RESEARCH TRIANGLE PARK, N.C. – Trying to determine what consumers want from online news offerings is the Holy Grail for media companies these days. A new study in the McKinsey Quarterly shows quite clearly that there is no one cup holding a solution.
In a survey of 2,100 consumers, study authors Andre Dua and Liz Hilton Segel found that the audience for digital media is fragmented. To meet a wide diversity of demands from those different group, the authors recommend that media “should segment their digital offerings.”
With consumers opting for “as many as 16 news brands a week,” the authors coined the term “brand promiscuity” and said it is “the norm” for readers, viewers and participants who post or react to blogs.
“We found that consumers rely on a large number of brands: 12 to 16 a week across all five platforms (Exhibit 1). Moreover, respondents reported using many of those brands daily or, in the case of Internet news sites, many times a day,” Dua and Segel wrote. “The reasons given for visiting a number of sources included ‘every news event has at least two sides,’ to ‘get all the facts,’ to ‘form my own opinion,’ or to find specific types of content, such as local news.”

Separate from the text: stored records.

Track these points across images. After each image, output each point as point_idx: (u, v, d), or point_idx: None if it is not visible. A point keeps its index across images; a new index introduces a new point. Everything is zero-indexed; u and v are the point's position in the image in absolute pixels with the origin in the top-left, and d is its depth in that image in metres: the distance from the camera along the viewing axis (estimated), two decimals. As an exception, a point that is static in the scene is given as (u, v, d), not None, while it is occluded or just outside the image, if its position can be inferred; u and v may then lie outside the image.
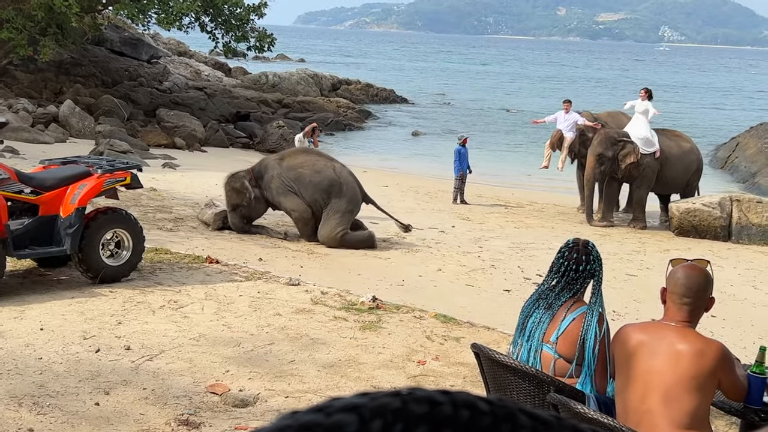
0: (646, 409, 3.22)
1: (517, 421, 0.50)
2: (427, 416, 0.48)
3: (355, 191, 10.69)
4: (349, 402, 0.50)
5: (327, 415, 0.48)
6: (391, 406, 0.49)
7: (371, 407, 0.49)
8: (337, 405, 0.49)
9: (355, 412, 0.48)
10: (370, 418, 0.48)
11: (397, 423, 0.48)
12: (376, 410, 0.48)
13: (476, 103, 40.32)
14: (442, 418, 0.48)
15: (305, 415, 0.49)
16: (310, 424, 0.48)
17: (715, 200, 13.50)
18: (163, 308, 6.78)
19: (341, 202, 10.42)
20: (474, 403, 0.50)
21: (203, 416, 4.82)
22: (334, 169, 10.72)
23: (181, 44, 37.34)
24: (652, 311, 6.93)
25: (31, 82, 23.17)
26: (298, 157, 10.83)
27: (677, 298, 3.28)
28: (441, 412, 0.49)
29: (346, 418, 0.48)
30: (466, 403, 0.50)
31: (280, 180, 10.52)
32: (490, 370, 4.07)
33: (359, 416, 0.48)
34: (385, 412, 0.48)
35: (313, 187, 10.42)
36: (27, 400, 4.82)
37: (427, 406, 0.49)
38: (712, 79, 75.26)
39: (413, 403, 0.49)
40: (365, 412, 0.48)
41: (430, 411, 0.49)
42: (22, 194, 7.02)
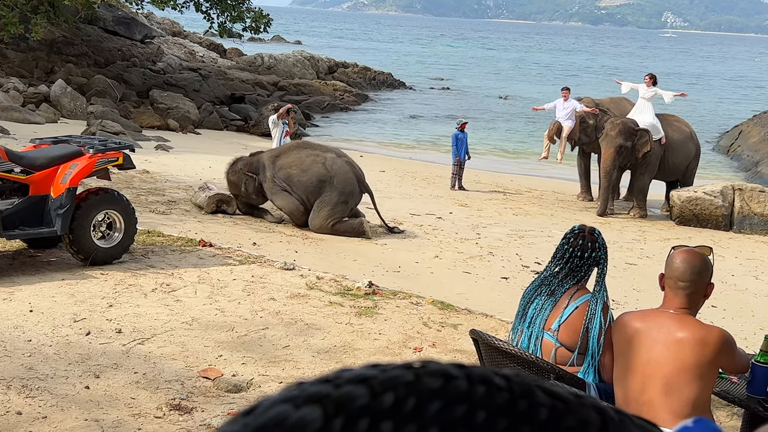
0: (646, 399, 3.15)
1: (534, 397, 0.48)
2: (440, 391, 0.46)
3: (348, 182, 10.49)
4: (359, 373, 0.47)
5: (336, 387, 0.46)
6: (403, 379, 0.47)
7: (382, 379, 0.47)
8: (346, 376, 0.47)
9: (366, 384, 0.46)
10: (381, 391, 0.46)
11: (410, 397, 0.46)
12: (388, 383, 0.46)
13: (475, 88, 40.18)
14: (456, 393, 0.46)
15: (313, 386, 0.47)
16: (317, 396, 0.45)
17: (717, 189, 13.39)
18: (155, 291, 6.67)
19: (332, 195, 10.27)
20: (490, 379, 0.48)
21: (196, 401, 4.73)
22: (324, 163, 10.46)
23: (176, 24, 37.02)
24: (651, 300, 6.82)
25: (22, 61, 22.93)
26: (291, 155, 10.57)
27: (674, 283, 3.20)
28: (455, 386, 0.47)
29: (356, 391, 0.46)
30: (482, 378, 0.48)
31: (272, 181, 10.39)
32: (488, 357, 3.99)
33: (370, 389, 0.46)
34: (397, 385, 0.46)
35: (302, 186, 10.27)
36: (15, 383, 4.73)
37: (441, 380, 0.47)
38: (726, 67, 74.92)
39: (426, 377, 0.47)
40: (376, 384, 0.46)
41: (444, 385, 0.47)
42: (12, 173, 6.89)
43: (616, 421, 0.50)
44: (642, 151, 13.52)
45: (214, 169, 13.03)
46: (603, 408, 0.51)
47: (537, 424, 0.47)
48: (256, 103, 24.69)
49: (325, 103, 28.23)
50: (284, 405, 0.46)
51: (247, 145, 18.28)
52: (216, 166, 13.68)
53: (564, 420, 0.48)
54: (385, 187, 14.29)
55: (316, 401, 0.45)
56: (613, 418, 0.50)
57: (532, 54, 78.55)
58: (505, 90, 38.96)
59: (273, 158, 10.58)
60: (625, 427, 0.51)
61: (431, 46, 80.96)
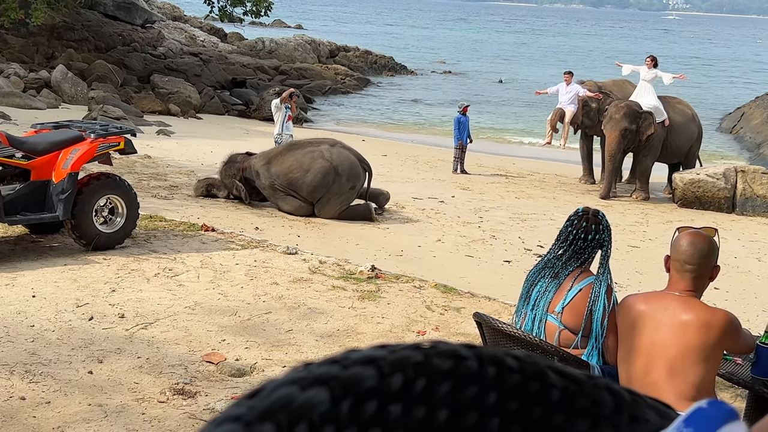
0: (651, 381, 3.14)
1: (546, 379, 0.47)
2: (450, 372, 0.45)
3: (353, 166, 10.43)
4: (368, 354, 0.46)
5: (343, 368, 0.45)
6: (412, 360, 0.46)
7: (391, 360, 0.46)
8: (354, 357, 0.46)
9: (374, 365, 0.45)
10: (390, 372, 0.45)
11: (419, 378, 0.45)
12: (397, 364, 0.45)
13: (477, 72, 40.02)
14: (466, 374, 0.46)
15: (320, 367, 0.46)
16: (325, 377, 0.44)
17: (719, 171, 13.35)
18: (157, 276, 6.67)
19: (341, 183, 10.21)
20: (501, 359, 0.47)
21: (199, 385, 4.73)
22: (323, 156, 10.33)
23: (176, 8, 36.90)
24: (654, 283, 6.81)
25: (22, 46, 22.85)
26: (285, 159, 10.33)
27: (680, 266, 3.17)
28: (466, 367, 0.46)
29: (364, 372, 0.45)
30: (492, 359, 0.47)
31: (272, 189, 10.24)
32: (492, 340, 3.98)
33: (378, 370, 0.45)
34: (406, 366, 0.45)
35: (310, 187, 10.15)
36: (19, 368, 4.74)
37: (451, 361, 0.46)
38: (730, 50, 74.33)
39: (436, 358, 0.46)
40: (384, 365, 0.45)
41: (454, 366, 0.46)
42: (13, 159, 6.87)
43: (630, 402, 0.50)
44: (646, 134, 13.47)
45: (215, 154, 13.00)
46: (616, 389, 0.50)
47: (549, 406, 0.46)
48: (257, 87, 24.62)
49: (327, 88, 28.15)
50: (290, 387, 0.45)
51: (249, 130, 18.27)
52: (218, 150, 13.65)
53: (576, 401, 0.47)
54: (387, 171, 14.26)
55: (323, 383, 0.44)
56: (627, 400, 0.50)
57: (534, 37, 78.20)
58: (507, 74, 38.76)
59: (266, 165, 10.31)
60: (639, 408, 0.50)
61: (433, 29, 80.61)
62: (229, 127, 18.67)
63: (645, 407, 0.51)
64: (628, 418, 0.49)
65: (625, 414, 0.49)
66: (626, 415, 0.49)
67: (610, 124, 13.52)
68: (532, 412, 0.46)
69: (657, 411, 0.51)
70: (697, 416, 0.48)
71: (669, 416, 0.51)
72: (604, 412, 0.48)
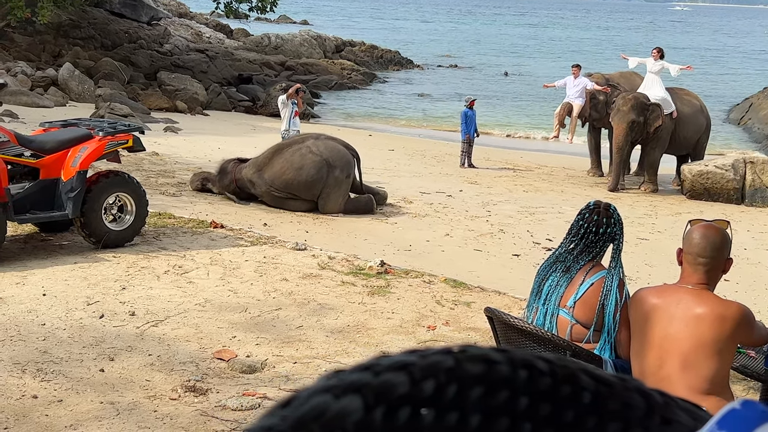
0: (664, 375, 3.13)
1: (578, 382, 0.46)
2: (482, 377, 0.45)
3: (342, 155, 10.43)
4: (398, 360, 0.46)
5: (375, 375, 0.45)
6: (443, 365, 0.45)
7: (422, 366, 0.45)
8: (385, 363, 0.46)
9: (405, 371, 0.45)
10: (421, 378, 0.44)
11: (451, 384, 0.44)
12: (428, 369, 0.45)
13: (484, 65, 39.92)
14: (498, 378, 0.45)
15: (351, 375, 0.45)
16: (357, 385, 0.44)
17: (728, 162, 13.30)
18: (167, 273, 6.68)
19: (335, 174, 10.21)
20: (533, 363, 0.46)
21: (210, 382, 4.74)
22: (311, 151, 10.30)
23: (182, 5, 36.90)
24: (663, 275, 6.80)
25: (29, 44, 22.89)
26: (275, 163, 10.27)
27: (693, 259, 3.15)
28: (497, 372, 0.45)
29: (396, 378, 0.44)
30: (524, 363, 0.46)
31: (271, 195, 10.22)
32: (503, 335, 3.97)
33: (410, 376, 0.44)
34: (438, 371, 0.45)
35: (306, 185, 10.14)
36: (30, 367, 4.75)
37: (483, 365, 0.45)
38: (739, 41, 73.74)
39: (467, 362, 0.45)
40: (416, 371, 0.45)
41: (485, 371, 0.45)
42: (22, 157, 6.89)
43: (661, 404, 0.49)
44: (654, 126, 13.43)
45: (223, 150, 13.02)
46: (648, 391, 0.49)
47: (581, 409, 0.46)
48: (263, 83, 24.63)
49: (333, 83, 28.13)
50: (323, 395, 0.44)
51: (256, 126, 18.27)
52: (225, 147, 13.68)
53: (608, 404, 0.47)
54: (394, 165, 14.26)
55: (355, 390, 0.44)
56: (658, 401, 0.49)
57: (541, 30, 77.96)
58: (514, 67, 38.64)
59: (257, 173, 10.26)
60: (671, 409, 0.49)
61: (438, 23, 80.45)
62: (236, 124, 18.69)
63: (677, 409, 0.50)
64: (659, 420, 0.48)
65: (657, 416, 0.48)
66: (658, 417, 0.48)
67: (618, 116, 13.48)
68: (564, 416, 0.45)
69: (689, 413, 0.51)
70: (730, 418, 0.47)
71: (701, 418, 0.50)
72: (636, 414, 0.47)
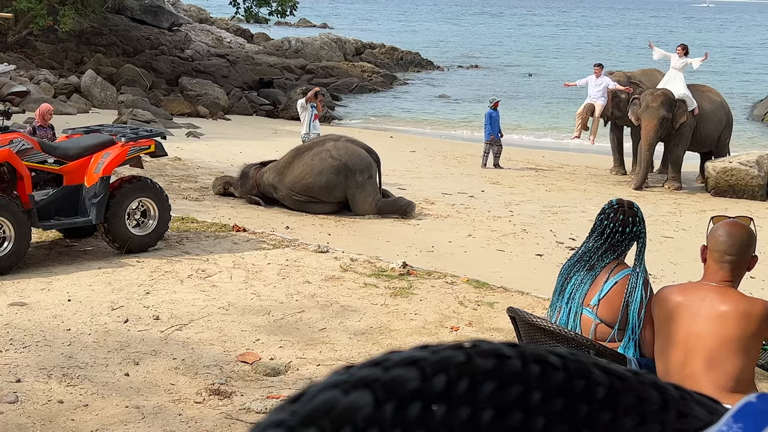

The local angle for digital products is hugely important. It ranked as the top priority for consumers across all seven of the groups that the study sorted respondents into.
TV and the Internet were the most popular platforms.
The groups include citizen readers, news lovers, digital cynics, traditionalists, those who relied on a few main sources, headliners and the uninvolved who aren’t that interested in online news. Top three categories were citizen readers at 18 percent, digital cynics at 18 percent, and news lovers at 15 percent.
Here’s how the study defined some of those groups:
“Citizen readers say that they have a responsibility to stay informed about current events and follow news stories to feel connected to other people in their regions, their countries, and the world,” the authors wrote. “Fully 63 percent of them consider newspaper reading an important ritual passed down by their families.
“By contrast, digital cynics enjoy consuming news much less than other respondents do and feel little responsibility to stay informed. What’s more, nearly half of those in this group say that all news sources are biased, and many report that they trust few news sources to provide accurate information.
“In addition, digital cynics were the most likely respondents to avail themselves of alternative news sources, such as blogs or comedy news programs (The Daily Show, for instance). Digital cynics, like citizen readers, are heavy consumers of TV and the Internet but have more or less abandoned newspapers.”
Based on their findings, the authors recommended creation of “multisource aggregator” sites coupled with blogs and participant-produced videos.
While some companies are moving to embrace such a strategy, the authors said “much closer cooperation among media companies will likely be needed.”
Beyond aggregation, the authors pointed out that the myriad of consumer demands and the flexibility of digital publishing offer an opportunity to satisfy specific groups. An especially lucrative target for such an approach are the cynics.
“[M]edia companies have a significant opportunity to develop niche news products for underserved consumer segments, particularly the digital cynics,” Dua and Segel said. “Citizen readers, the target of most traditional print publications, express high satisfaction with existing news products. But digital cynics, who spend 30 to 40 percent less time each day on news than citizen readers and news lovers do, feel dissatisfied with most offline products. Winning the trust of this group will be challenging, as it requires a fundamentally different editorial sensibility. Given the size of the segment—24 million adults—and the number of advertisers coveting it, the prize could be substantial for those that succeed.”